Un’altra autrice ampiamente citata da Sara Brotto è Joan C. Tronto, la quale pone in luce le implicazioni sociali e politiche della cura. Affinché esse vengano riconosciute, la filosofa ritiene che sia necessario abbattere i «confini morali» (moral boundaries) che la relegano ancora nell’ambito privato. L’edizione italiana (Confini morali) del suo libro più noto risale al 2006. Tronto afferma che tali “confini” possono essere abbattuti superando la dicotomia tra morale e politica ovvero proponendo «una versione politica e morale della vita buona» (p. 27).
Nel pregevole volume di Sara Brotto, sorprende constatare la scarsità di riferimenti al pensiero di Eva Feder Kittay. Come le autrici surrichiamate, ella ha offerto un originale contributo all’etica della cura. Nel volume Love’s Labor (1999; La cura dell’amore 2010), Kittay pone in luce l’importanza sociale, sinora misconosciuta, del compito svolto dai dependency workers. Si tratta per lo più di donne che, per un vincolo affettivo oppure per professione, sono impegnate nella cura delle persone più fragili. L’autrice fonda la solidarietà sociale dovuta al dependency worker nella condizione propria di ogni essere umano, ovvero l’essere figlio. Questa espressione compendia la fragilità e il bisogno di cura che attiene a ogni vita umana, in modo temporaneo o permanente.
In ragione della polisemia della parola “cura”, è apprezzabile l’attenzione rivolta dall’autrice del libro al chiarimento dei suoi significati (pp. 29-45) nel linguaggio filosofico, a partire dall’epimeleisthai socratico sino al Novecento, e nel linguaggio comune. Nella complessa nozione di cura proposta da Heidegger in Essere e tempo, ella individua «in sostanza lo star da presso benevolo a se stessi, agli altri, al mondo» (p. 34). Questo star da presso dell’esserci che è l’uomo è proprio sia del prendersi cura (Besorgen) degli enti intramondani che dell’aver cura (Fürsorge) di altri esserci.

Coordinate dei punti di riferimento
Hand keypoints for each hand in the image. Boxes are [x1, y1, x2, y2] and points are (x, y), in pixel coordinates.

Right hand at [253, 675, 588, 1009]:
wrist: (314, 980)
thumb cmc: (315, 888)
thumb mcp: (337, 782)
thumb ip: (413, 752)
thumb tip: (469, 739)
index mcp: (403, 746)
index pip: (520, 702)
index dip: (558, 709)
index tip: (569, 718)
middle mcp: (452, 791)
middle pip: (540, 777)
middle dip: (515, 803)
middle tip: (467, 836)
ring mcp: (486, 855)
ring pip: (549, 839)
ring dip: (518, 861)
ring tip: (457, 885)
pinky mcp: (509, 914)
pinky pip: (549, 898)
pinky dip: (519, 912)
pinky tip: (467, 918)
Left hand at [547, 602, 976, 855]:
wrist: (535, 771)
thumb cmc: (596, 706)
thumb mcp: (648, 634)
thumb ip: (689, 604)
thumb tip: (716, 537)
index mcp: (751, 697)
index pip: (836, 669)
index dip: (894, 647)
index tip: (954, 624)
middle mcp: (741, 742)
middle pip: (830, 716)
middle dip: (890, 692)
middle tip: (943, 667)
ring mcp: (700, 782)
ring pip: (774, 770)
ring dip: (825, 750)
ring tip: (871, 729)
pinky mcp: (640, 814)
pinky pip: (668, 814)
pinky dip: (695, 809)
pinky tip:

Compiti da svolgere.
1 – Traduci in inglese, per favore, questa frase del brano sull'etica della cura: "Si tratta per lo più di donne che, per un vincolo affettivo oppure per professione, sono impegnate nella cura delle persone più fragili."
2 – Prosegui il brano sull'etica della cura dopo la sua ultima frase.

Compiti risolti.
1 – They are mostly women who, through an emotional bond or by profession, are engaged in caring for the most vulnerable people.

2 –
La studiosa prende in considerazione anche le definizioni della parola cura offerte da alcuni dizionari, e rileva che esse pongono l’accento più su colui che la presta che su chi la riceve (p. 35). Tra le definizioni di cura elaborate dal pensiero filosofico, Sara Brotto apprezza particolarmente, per la accezione molto estesa, quella proposta da Joan Tronto e Berenice Fisher, ovvero «una specie di attività che include tutto ciò che facciamo per mantenere, continuare e riparare il nostro “mondo”in modo da poterci vivere nel modo migliore possibile. Quel mondo include i nostri corpi, noi stessi e il nostro ambiente, tutto ciò che cerchiamo di intrecciare in una rete complessa a sostegno della cura» (cit. p. 43).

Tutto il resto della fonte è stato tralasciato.